Neil, I think you never really responded adequately to the example I brought up in the thread about Newtonian mechanics: the g-factor of the electron. Your argument only works in the cases where physics didn’t match up well with reality, and theorists added an additional term or concept to account for that discrepancy. But the g-factor is far more special. It is computed from quantum electrodynamics (QED), which is a theory unifying special relativity and quantum mechanics to describe electromagnetism. So, the ingredients for this theory were already present in the early 20th century. And sure, there are some parts of the QED (such as renormalization) which you can chalk up to “physicists inventing new concepts to redefine reality”. And it took some time for physicists to develop QED. But apart from that, the theory was basically finished by 1948. At that point, Schwinger and Feynman had only calculated the g-factor to be

g_e/2 = 1.00116,

The calculation for this is (relatively) simple and elegant. We are taught it in beginner quantum field theory class, such that even a mathematically limited experimentalist like me can redo it.

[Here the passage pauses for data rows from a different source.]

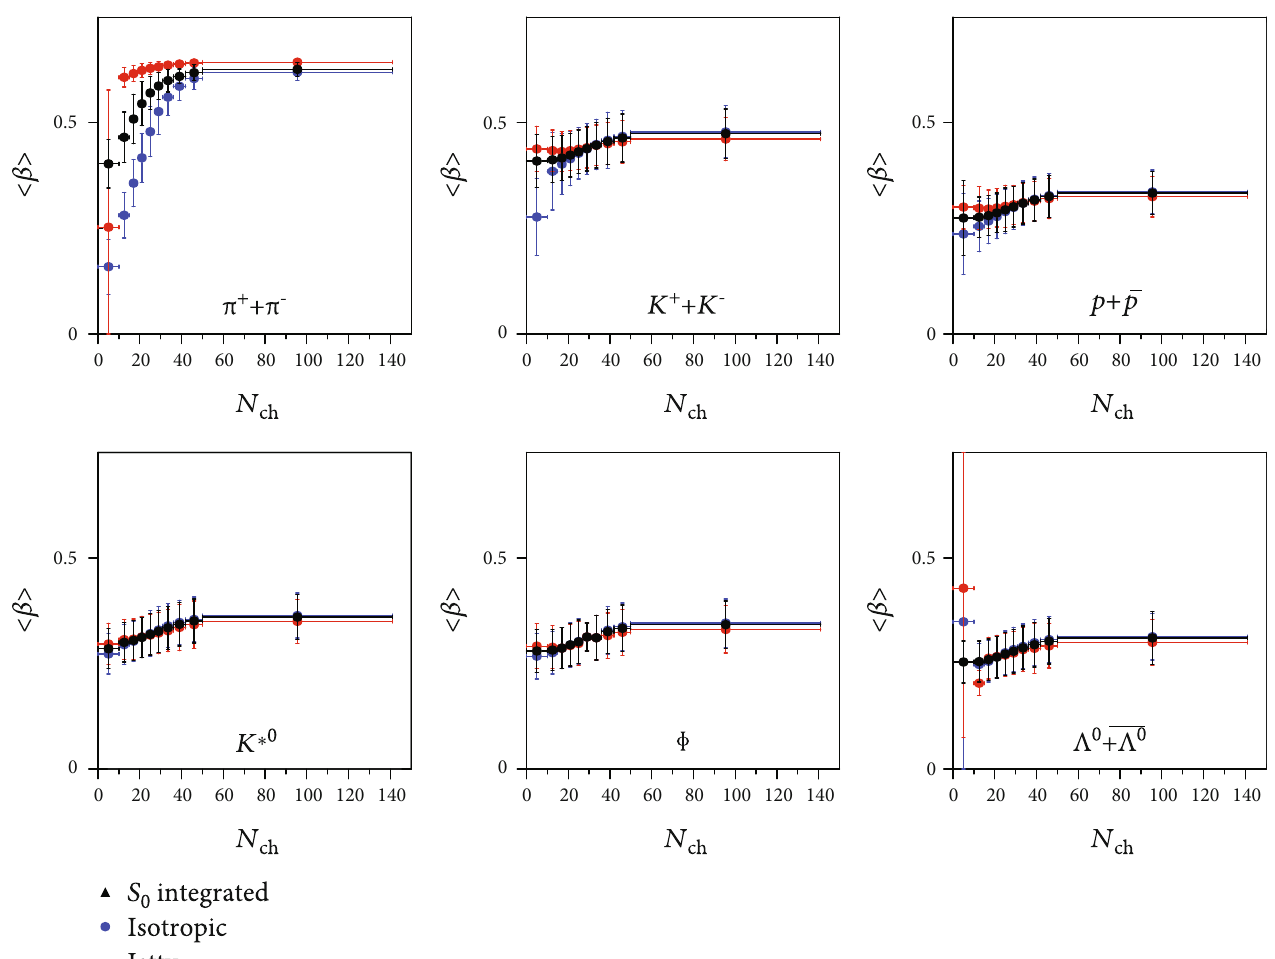
Figure 16: (Color online) Multiplicity dependence of h β i in di ff erent spherocity classes from the fi tting of the BGBW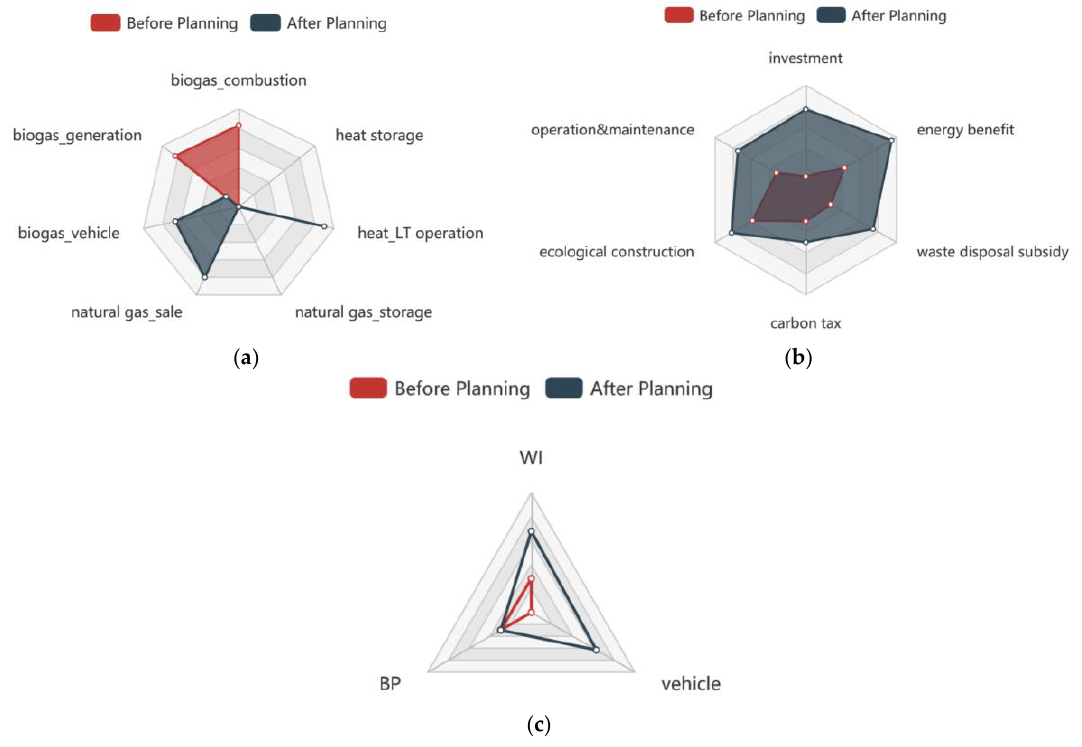
Figure 8. Benefit comparison in WPB before and after planning. ( a ) Energy utilization ration; ( b ) Expenditure and income; ( c ) Carbon emission reductions.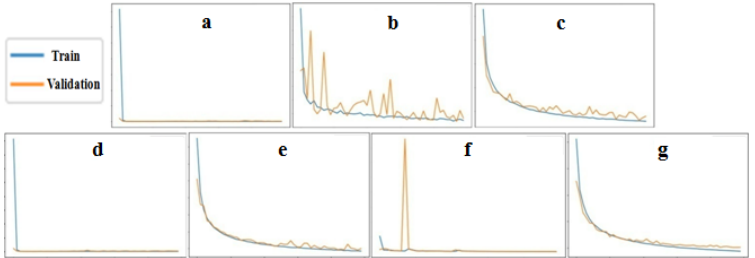
Figure 8. The training loss curves of the seven DNNs for the training and validation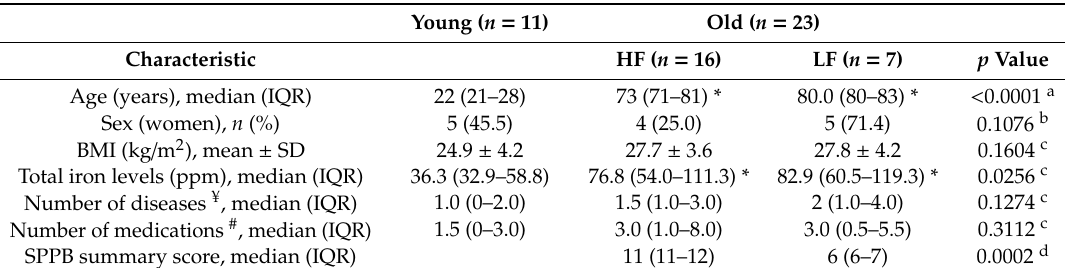
Characteristics of study participants according to age groups and physical performance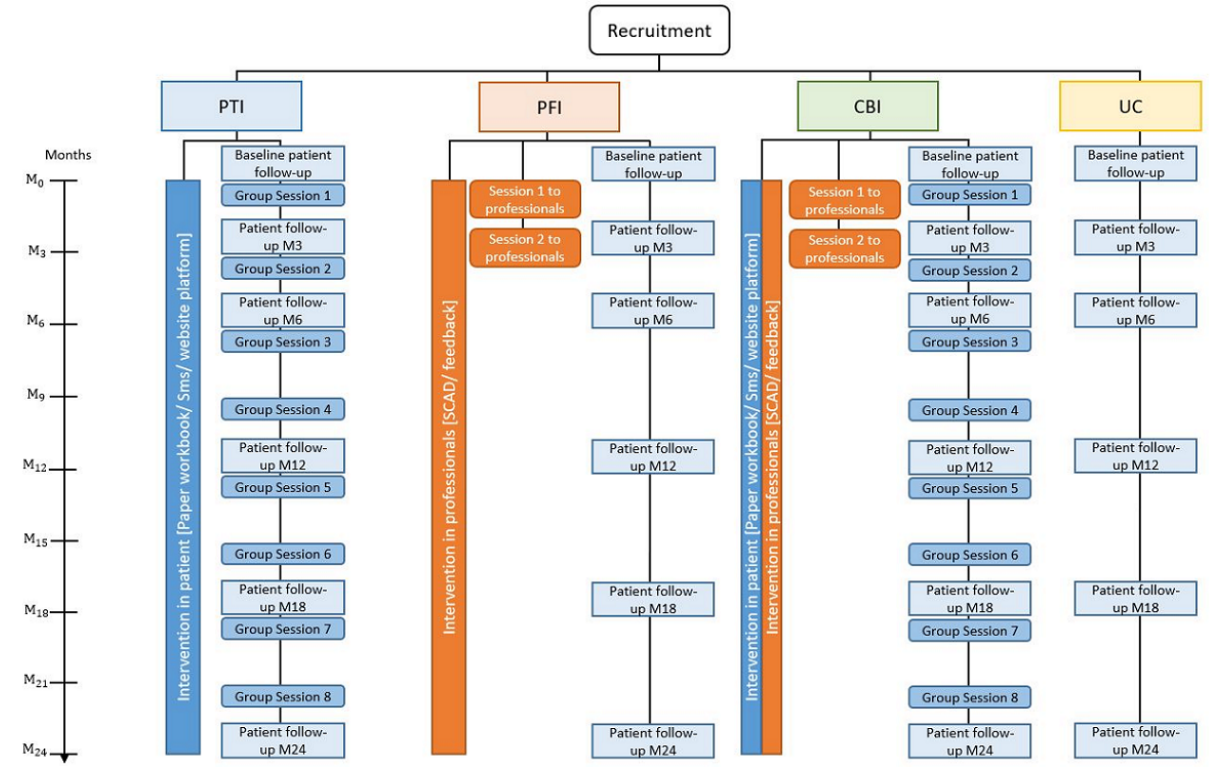
Figure 1. Arm’s intervention timeline and follow-up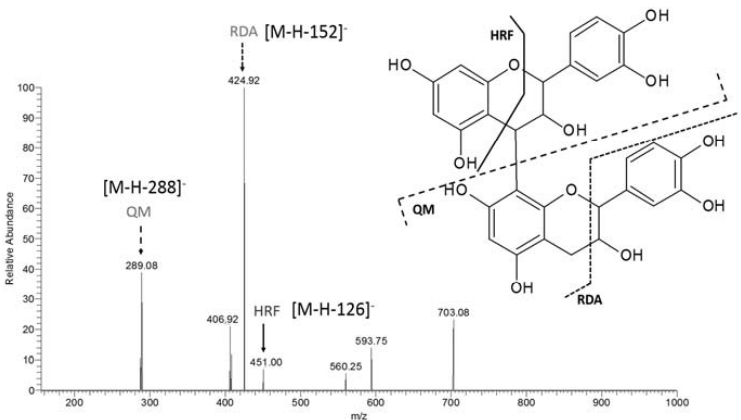
Figure 3. MS/MS spectrum of the ion at m / z 577 evidencing the main patterns of fragmentation of PAs. HRF = heterocyclic ring fission; RDA = Retro Dies-Alder fragmentation; QM = quinone-methide fragmentation.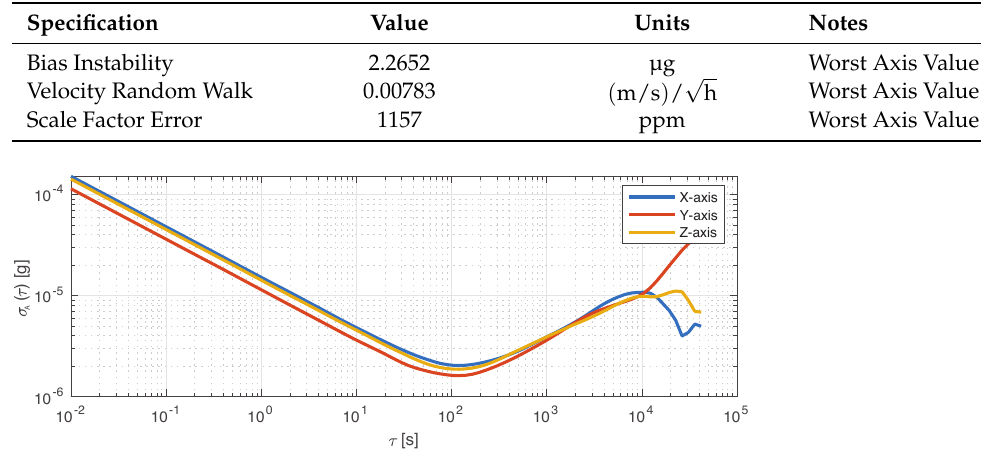
Figure 13. Allan variance, σ A ( τ ) , for Memsense MS3025M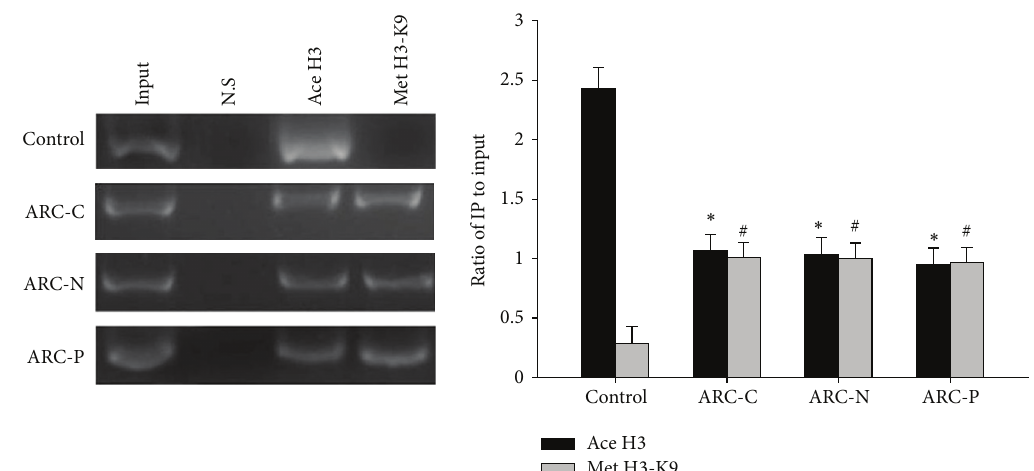
Figure 3: Histone modifications of the WRN promoter in anterior lens capsules of control and ARC. In anterior lens capsules, compared with the control group ( 𝑛 = 10 ), ChIP analysis revealed that acetylated H3 levels were lower in ARC-C ( 𝑛 = 10 ), ARC-N ( 𝑛 = 10 ), and ARC-P ( 𝑛 = 10 ). At the same time, methylated H3-K9 was increased. ∗ 𝑃 < 0.01 .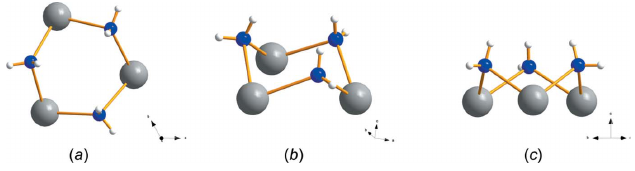
Figure 3 The trimeric unit Na 3 (H 2 O) 3 viewing from different directions ( a , b and c ).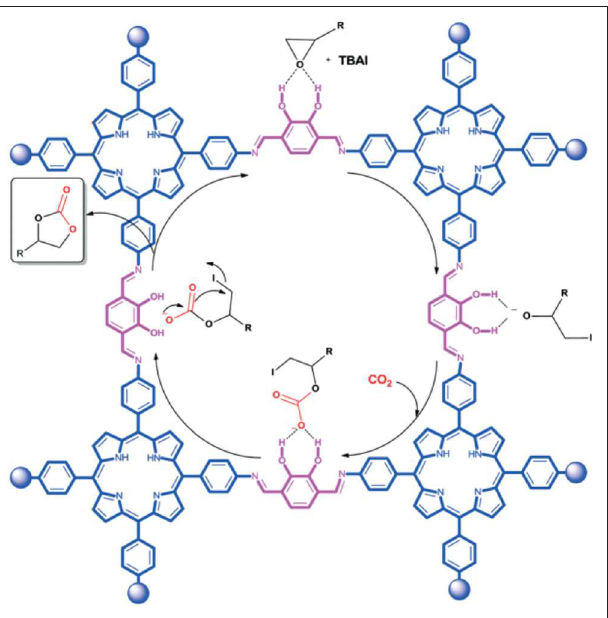
FIGURE 21 | Reaction mechanism proposed by Saptal et al. for the synthesis of cyclic carbonates from carbon dioxide and epoxide catalyzed by 2,3-DhaTph COF as a catalyst system. Reprinted with permission © The Royal Chemistry Society.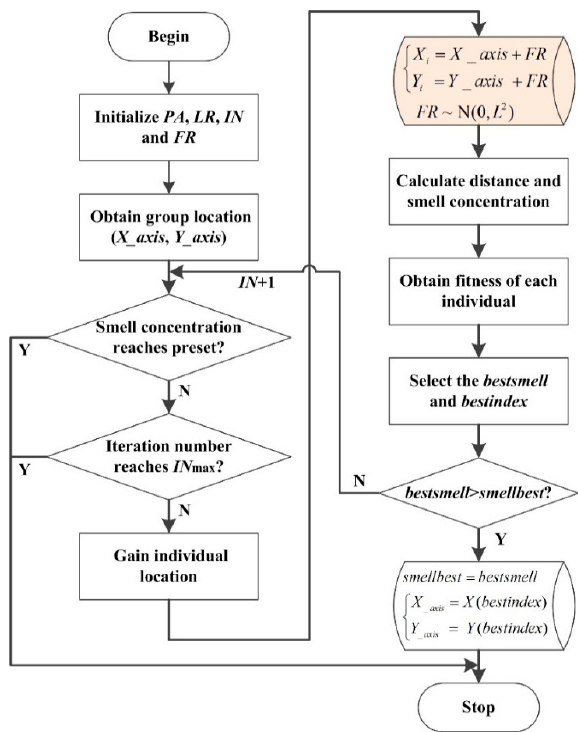
Figure 3. Flowchart of the improved fruit fly optimization algorithm.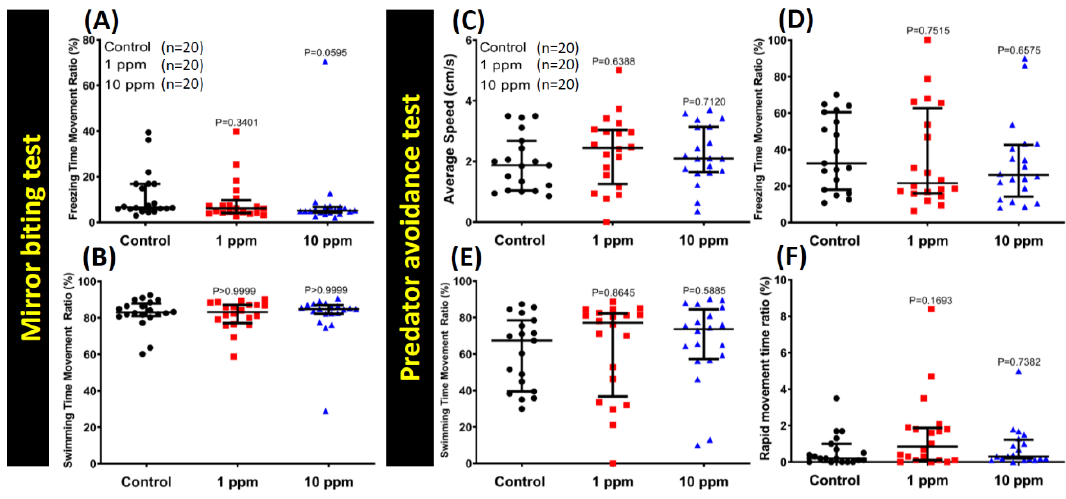
Figure A2. Mirror biting and predator avoidance tests behavior endpoint comparisons between control, 1 ppm, and 10 ppm Fe 3 O 4 MNPs-exposed zebrafish groups after two weeks of exposure. ( A ) Freezing time movement ratio and ( B ) swimming time movement ratio was analyzed in the mirror biting test. ( C ) Average speed, ( D ) freezing time movement ratio, (E) swimming time movement ratio, and ( F ) rapid movement time ratio were analyzed in the predator avoidance test. The data are expressed as the median with interquartile range and were analyzed by the Kruskal-Wallis test with Dunn’s multiple comparisons test as a follow-up test ( n = 20 for the all of the groups).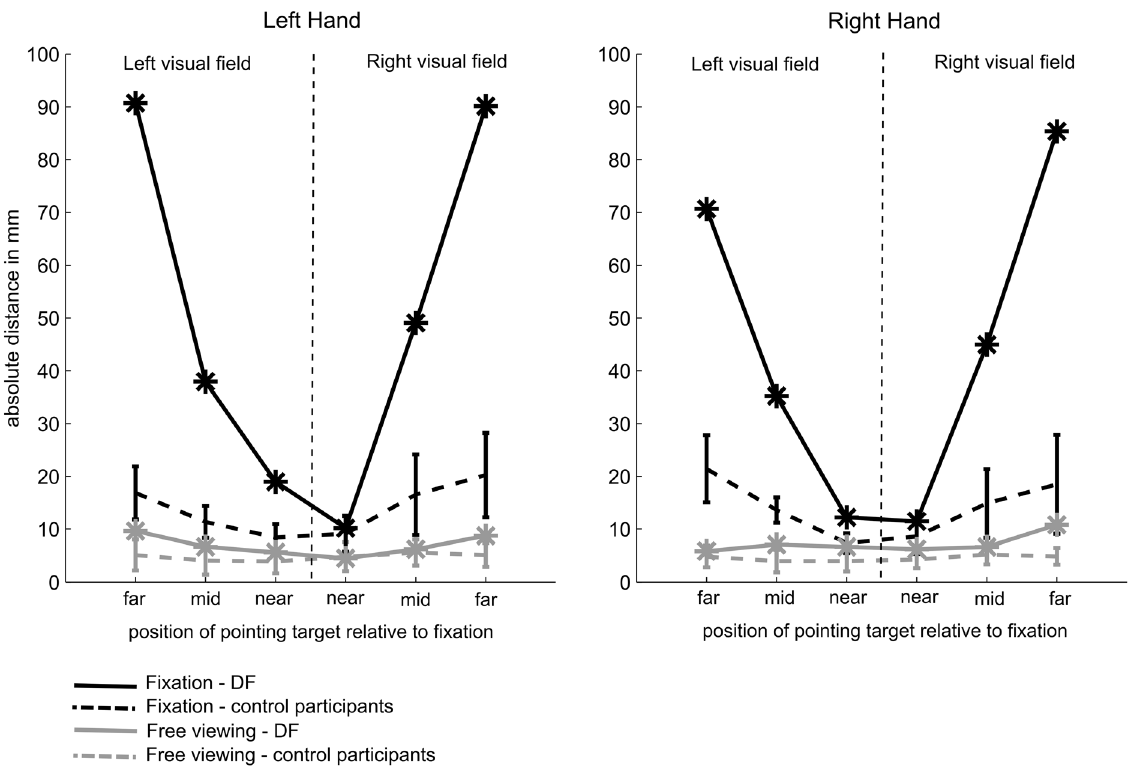
Figure 2. Average 2D-pointing-distance from the target centre as a function of target eccentricity and visual field. Pointing errors are depicted separately for pointing movements performed with the left hand (left panel) and movements performed with the right hand (right panel). Grey lines represent movements executed in the free-viewing conditions and black lines represent movements executed in the fixation conditions. The performance of the controls is represented as dashed lines and DF’s performance as solid lines. Error bars depict the sample standard deviation.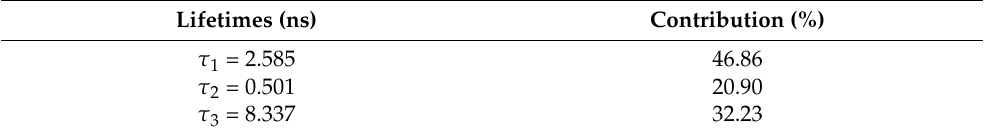
Table 4. Recorded excited states’ lifetimes.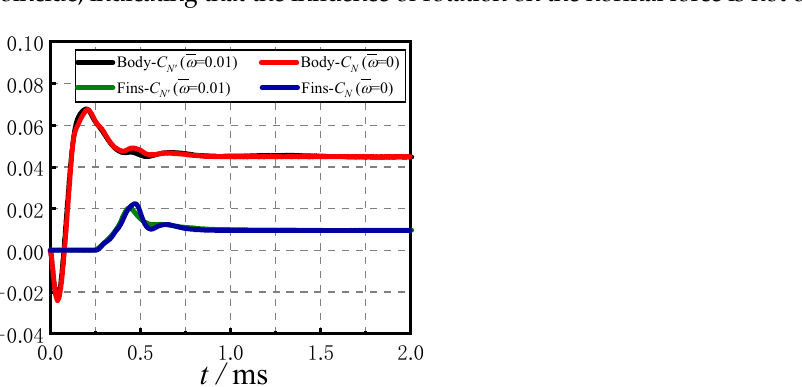
Figure 15. Variation of aerodynamic coefficients of different aerodynamic components with time since lateral jet startup: ( a ) Normal force coefficient; ( b ) lateral force coefficient.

Fast-forward to 2008. A group of Japanese theorists had calculated g_e with the same physics as Feynman did in 1948, but with much more computing power, allowing them to calculate more terms in the infinite series of Feynman diagrams. They obtained

g_e/2 = 1.001 159 652 181 88 (78).

(The number in brackets is the uncertainty). Then, the electron g-factor was measured experimentally with incredible precision a few meters away from my office, by trapping a single electron in a Penning trap. (The physics of this experiment is also breathtakingly beautiful - they basically created a giant artificial atom that the single electron “orbited” around.) The result was:

g_e/2 = 1.001 159 652 180 85 (76)

In other words, physics that was “invented” to explain the g-factor to 6 decimal places, was found 60 years later to be accurate to 12 decimal places! I believe that this a prime example of the surprising ability of mathematical methods in physics to predict the natural world. Nobody needed to add additional terms or concepts to get from 6 to 12 decimals. I don’t know if it points to theism, but I find it difficult to explain this away as simply “physicists giving the right names to parts of nature.” Yes, they did that - but they did so using fairly simple, elegant mathematics, and they were immensely successful at that. I could imagine a world where we could only predict g_e to within an order of magnitude, even with centuries of trying. And sure, not all of physics is as precise as this. But even the existence of a single such case is close to miraculous for me.